Beenden der Ernährung und Flüssigkeitstherapie in der Finalphase

  • Der Patientenwille ist auch bei Entscheidungen in der Sterbephase zu beachten.

  • Patienten und Angehörige sollten ausführlich über den Beginn der Sterbephase aufgeklärt werden. Sämtliche Maßnahmen sollen den Bedürfnissen des Patienten angepasst werden. Das Beenden von Maßnahmen oder Therapien bzw. neue oder veränderte Maßnahmen sollten erläutert werden.

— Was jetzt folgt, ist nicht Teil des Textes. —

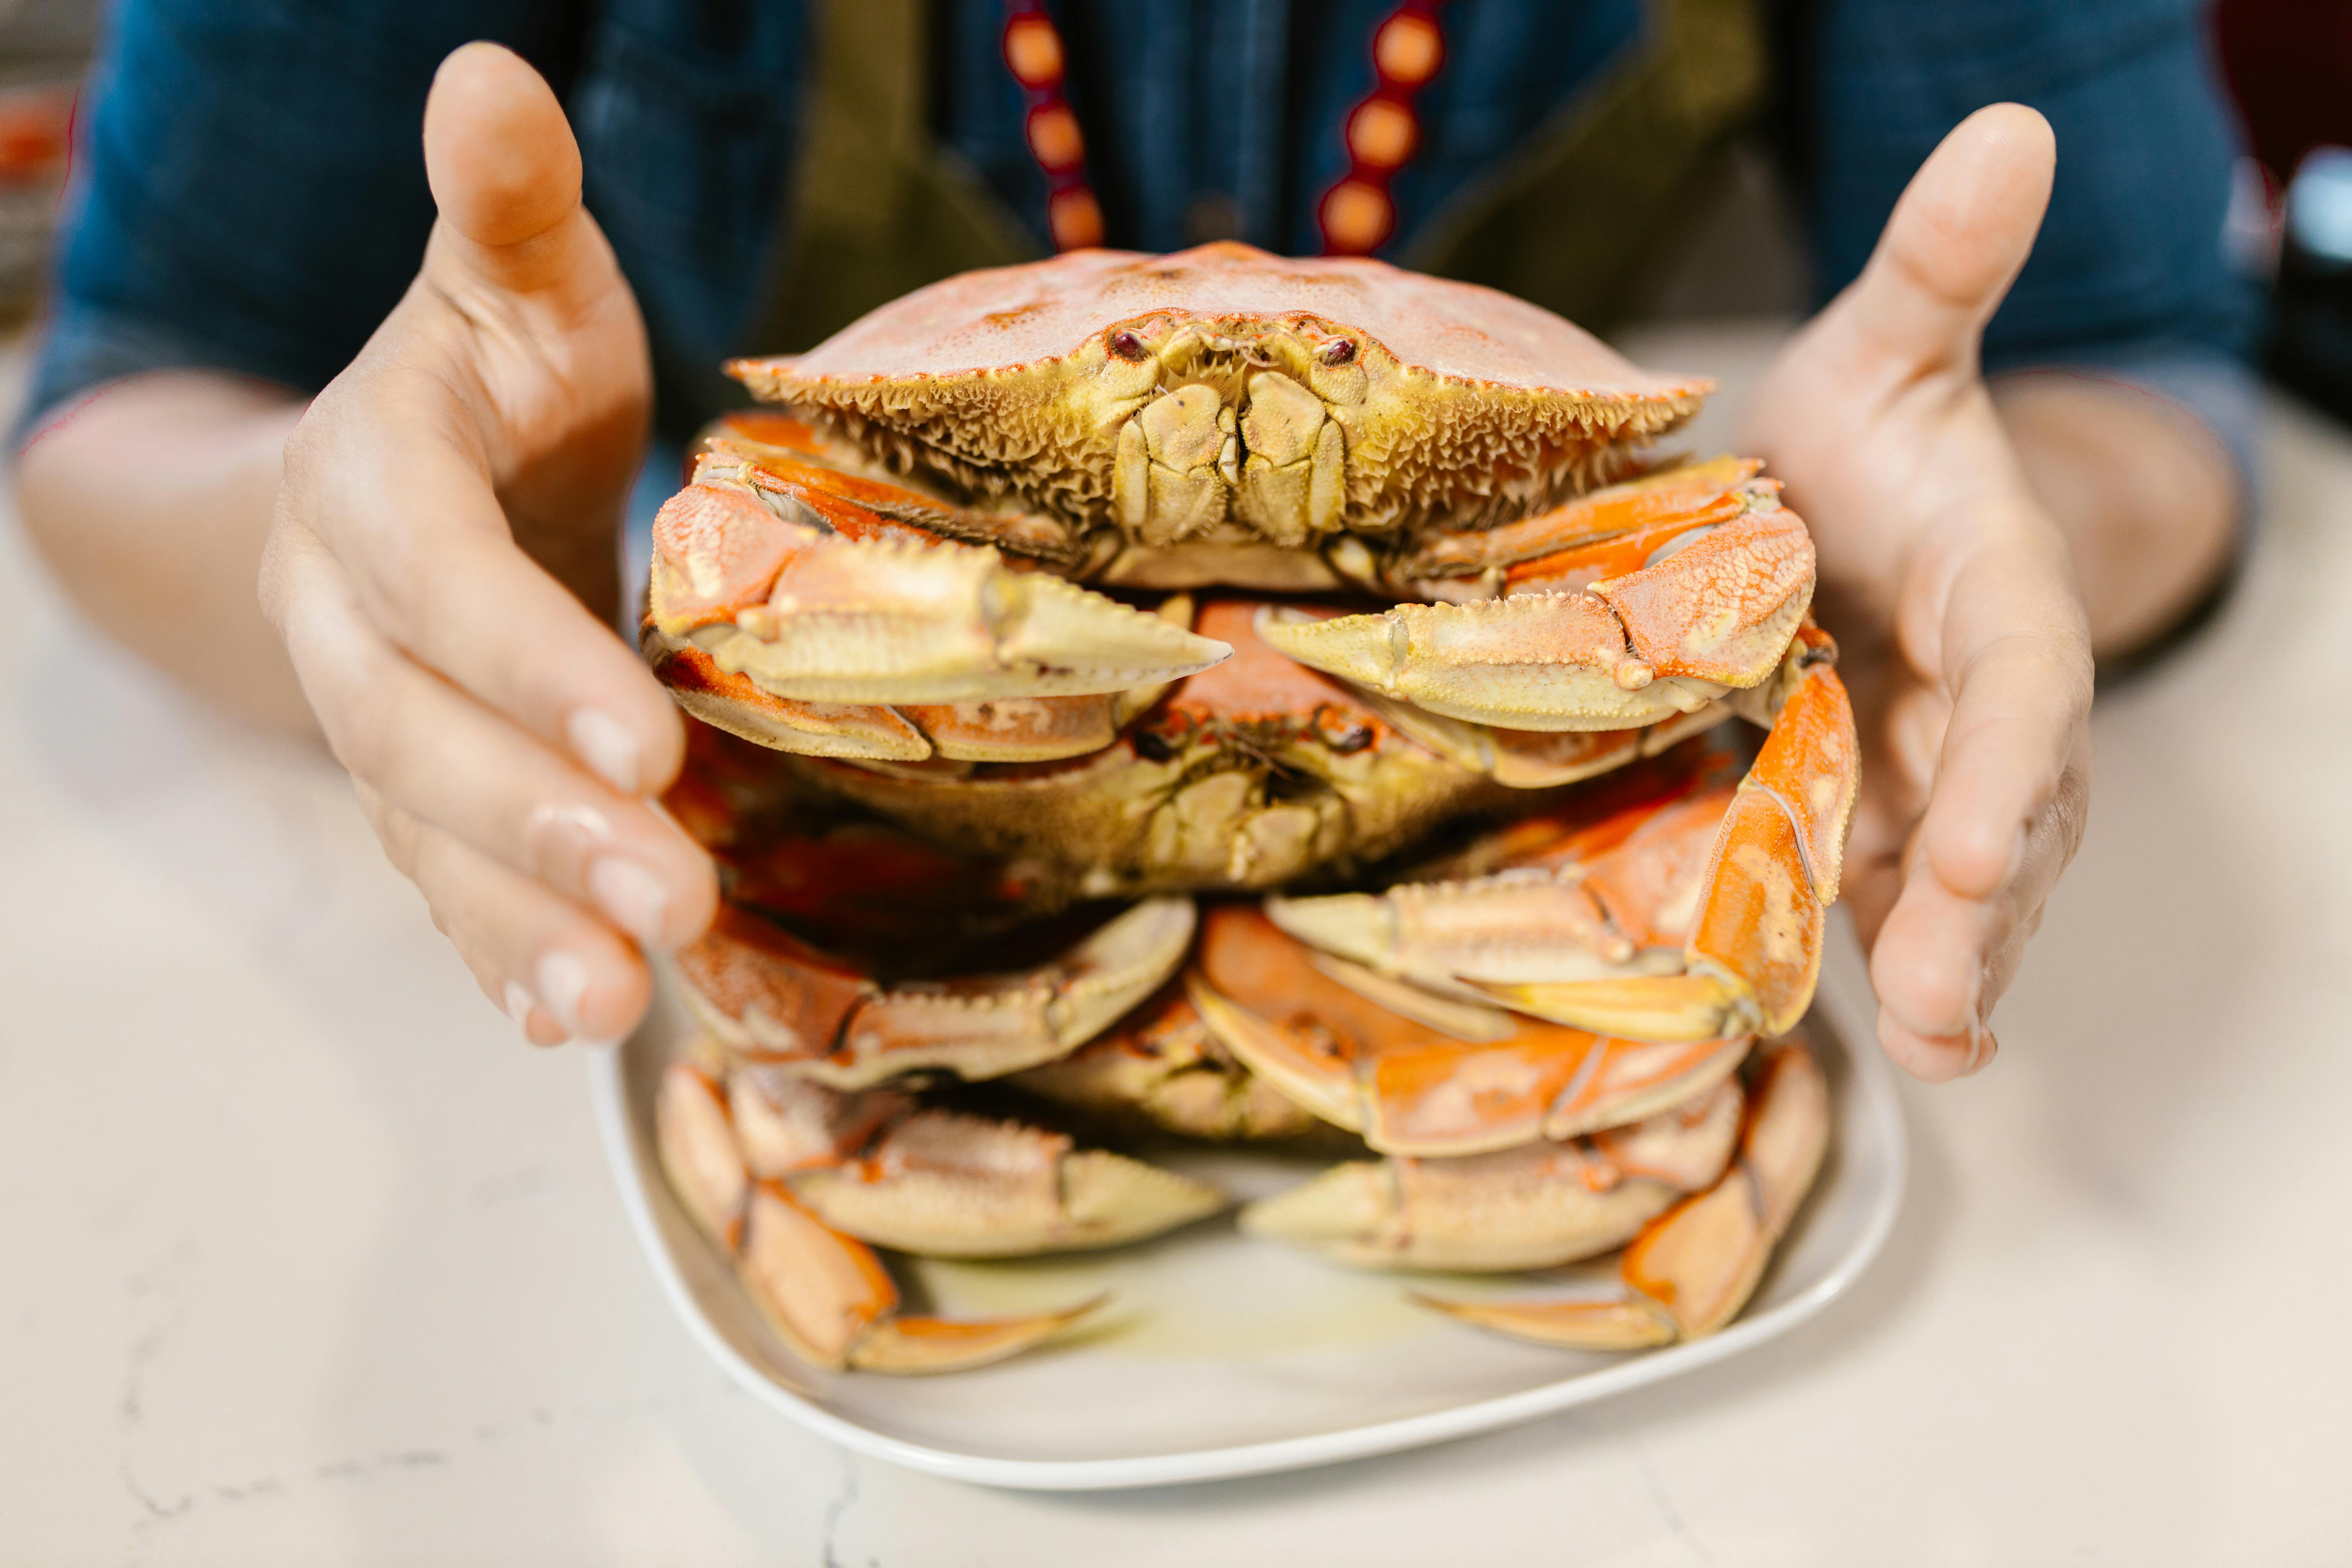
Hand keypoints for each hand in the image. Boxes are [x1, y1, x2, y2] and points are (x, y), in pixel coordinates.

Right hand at [260, 44, 714, 1044]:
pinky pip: (448, 884)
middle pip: (428, 738)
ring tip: (617, 1000)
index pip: (439, 586)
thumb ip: (504, 207)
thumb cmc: (498, 377)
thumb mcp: (513, 284)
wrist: (426, 477)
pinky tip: (583, 1017)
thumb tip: (490, 75)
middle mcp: (353, 623)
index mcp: (376, 491)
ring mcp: (382, 721)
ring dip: (521, 923)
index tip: (642, 744)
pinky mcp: (428, 794)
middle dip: (543, 823)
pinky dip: (506, 955)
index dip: (524, 662)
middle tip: (669, 894)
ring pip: (431, 836)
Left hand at [1741, 104, 2093, 1081]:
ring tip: (1931, 1050)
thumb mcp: (1887, 346)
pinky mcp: (1886, 813)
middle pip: (2010, 812)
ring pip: (1966, 882)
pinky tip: (1893, 1039)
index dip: (2013, 768)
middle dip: (1986, 909)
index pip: (2024, 686)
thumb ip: (1938, 269)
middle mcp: (1989, 701)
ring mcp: (1941, 771)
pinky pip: (1900, 897)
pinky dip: (1895, 961)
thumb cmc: (1869, 434)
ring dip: (1950, 967)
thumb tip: (2004, 132)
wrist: (1846, 507)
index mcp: (2001, 591)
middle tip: (1947, 1003)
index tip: (1988, 850)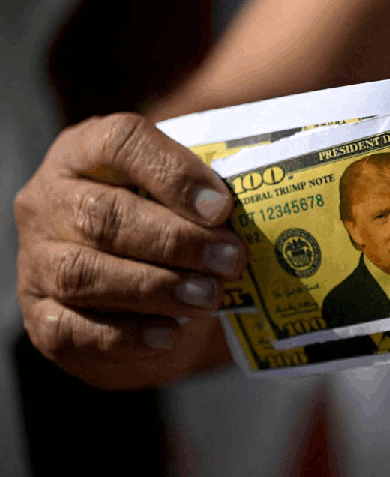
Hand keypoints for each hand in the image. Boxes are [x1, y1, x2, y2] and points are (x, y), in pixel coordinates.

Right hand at [15, 113, 247, 388]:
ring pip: (85, 274)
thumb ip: (210, 191)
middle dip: (176, 240)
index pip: (119, 142)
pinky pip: (74, 330)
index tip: (223, 206)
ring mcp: (36, 261)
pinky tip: (170, 334)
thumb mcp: (183, 196)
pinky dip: (127, 335)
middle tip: (232, 259)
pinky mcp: (41, 318)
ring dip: (157, 287)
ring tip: (211, 296)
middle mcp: (49, 201)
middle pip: (104, 215)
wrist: (136, 295)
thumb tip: (266, 206)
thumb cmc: (168, 226)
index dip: (173, 172)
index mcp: (86, 152)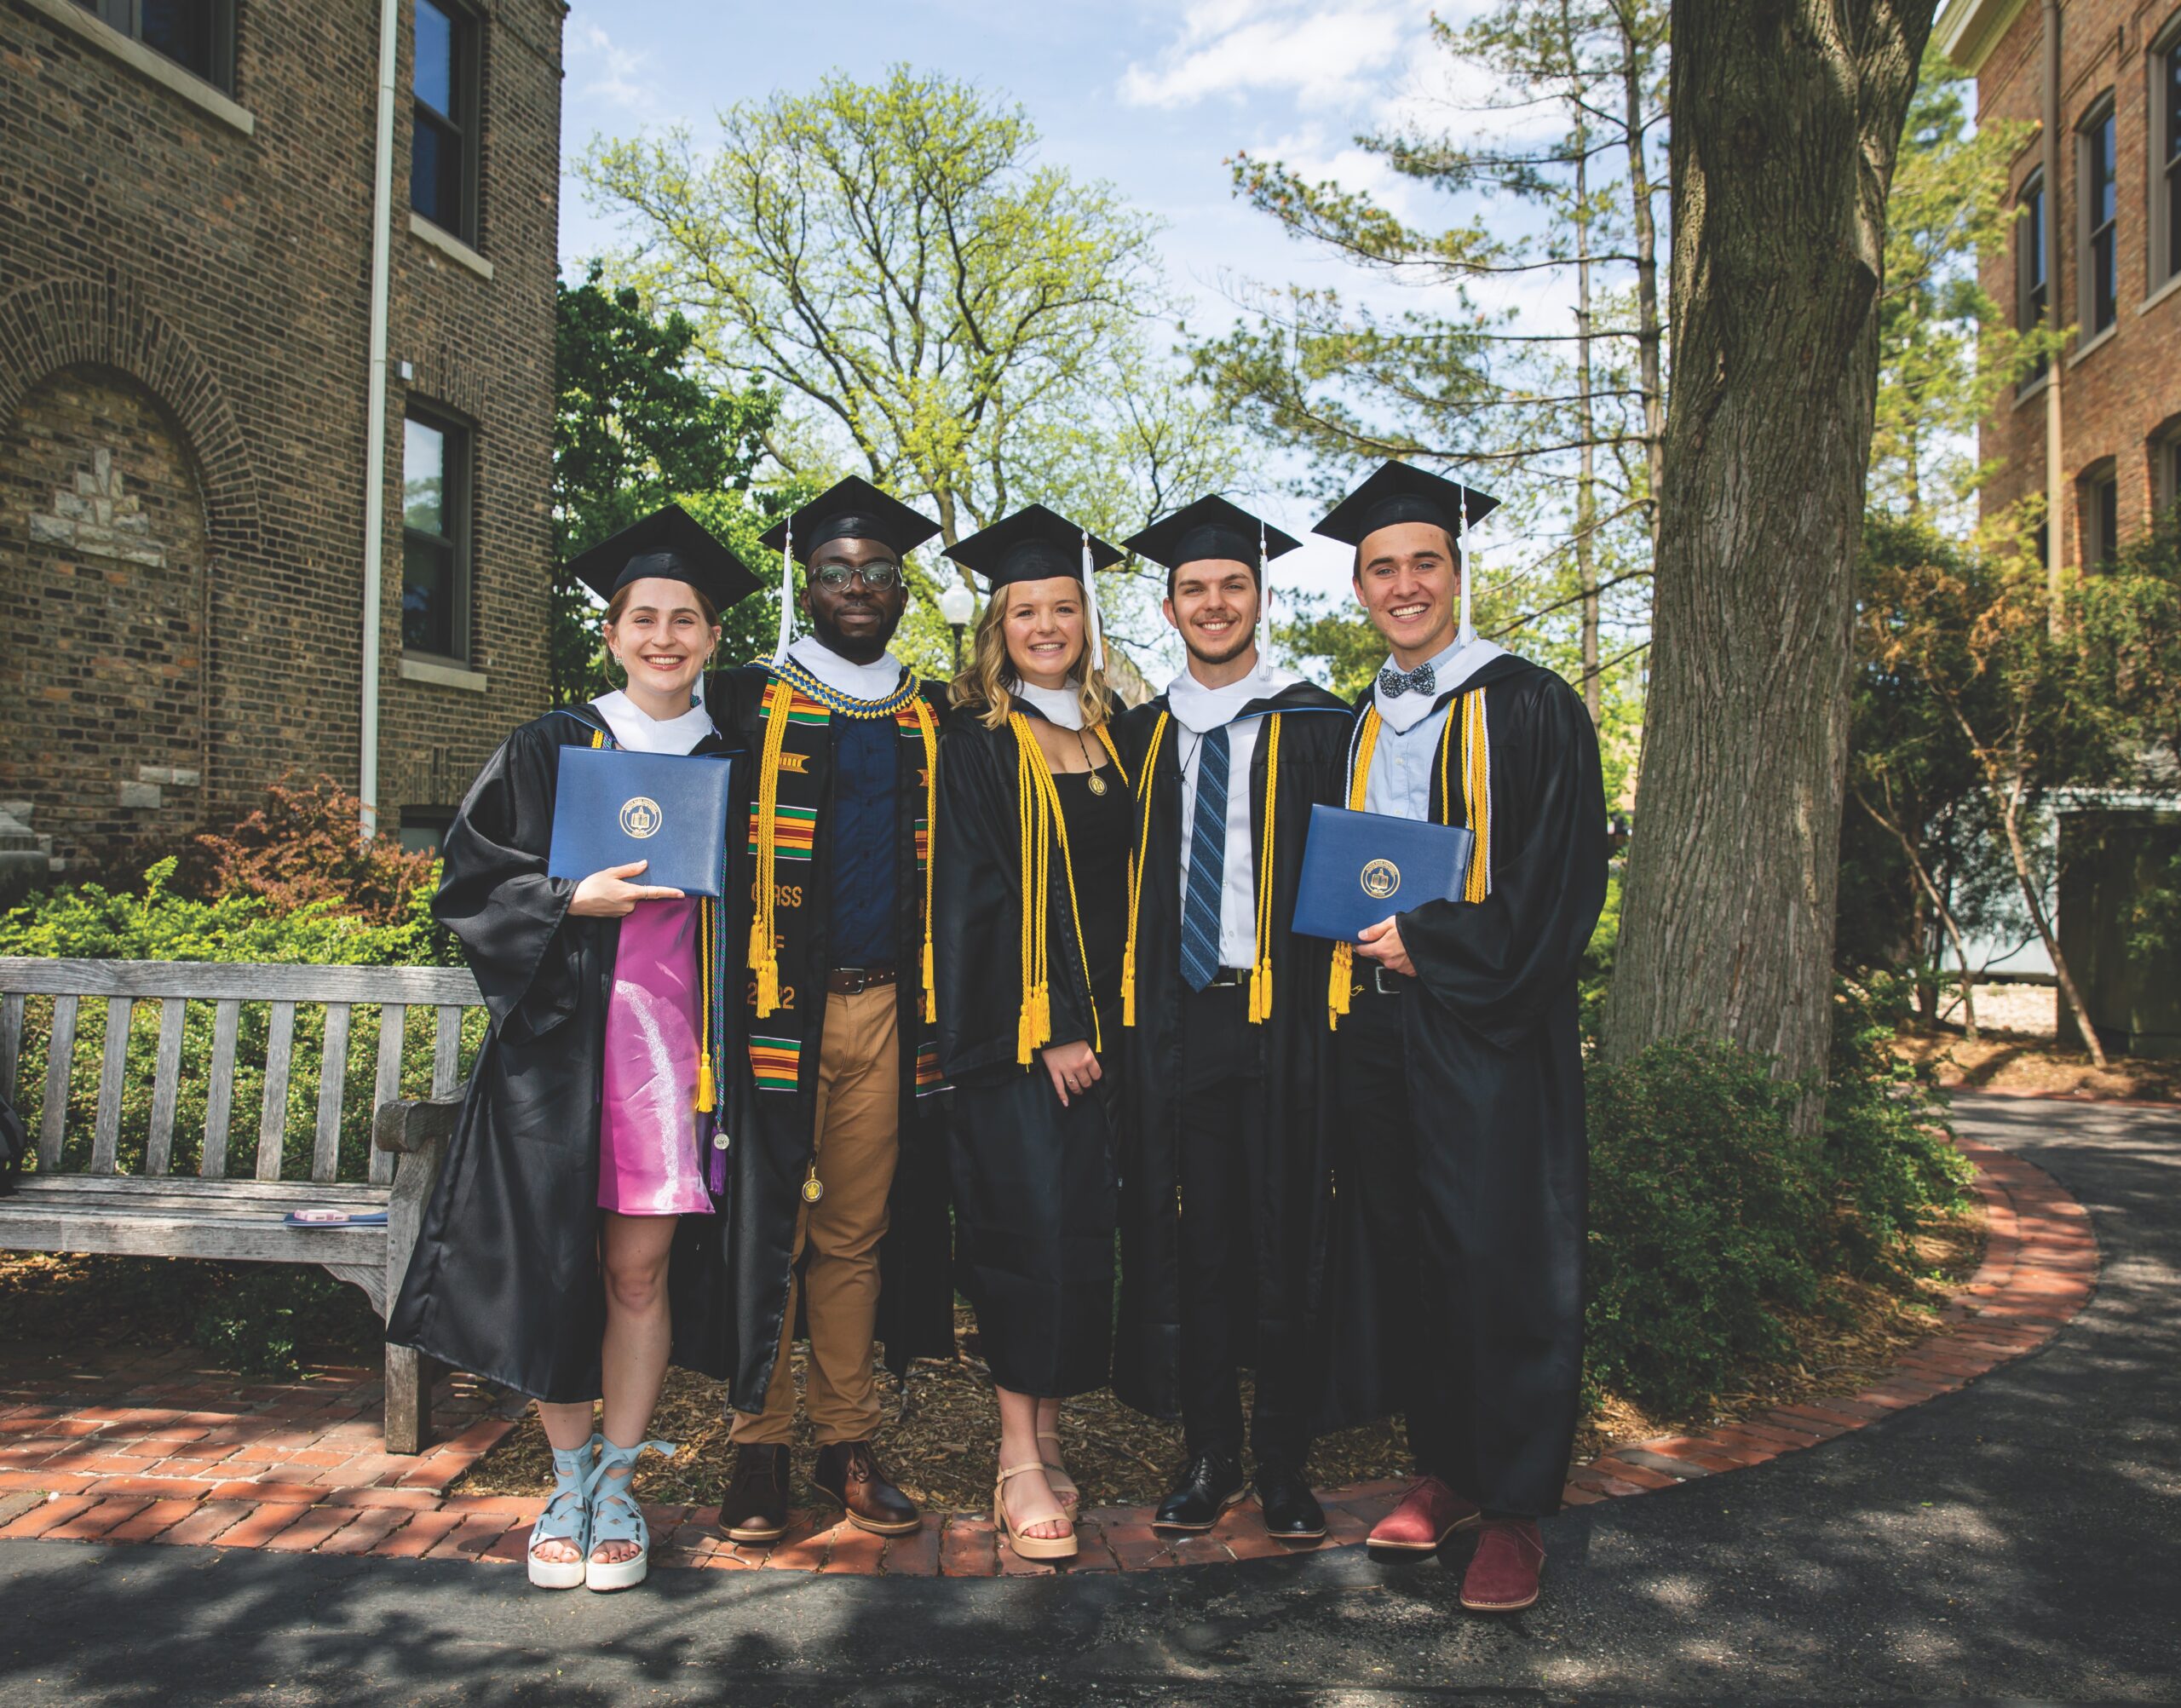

  • In der Sterbephase soll die Zufuhr von Nahrung und Flüssigkeit allein zur Symptomlinderung erfolgen.

  • Flüssigkeitsgabe vermindert die Mundtrockenheit nicht. Mundpflege (inklusive Anfeuchten der Mundschleimhaut) sollte angepasst an die Bedürfnisse des Patienten durchgeführt werden, da hierdurch die Mundtrockenheit vermindert werden kann.

  • Durstgefühl tritt bei guter Mundpflege kaum auf.

  • Flüssigkeit sollte bei Rasselatmung in der Sterbephase nicht zugeführt werden.

  • Nach sorgfältiger Abwägung im Einzelfall (z. B. Stillen von Hunger und Durst) sollten künstliche Ernährung und Flüssigkeitszufuhr bei Sterbenden nicht gegeben werden.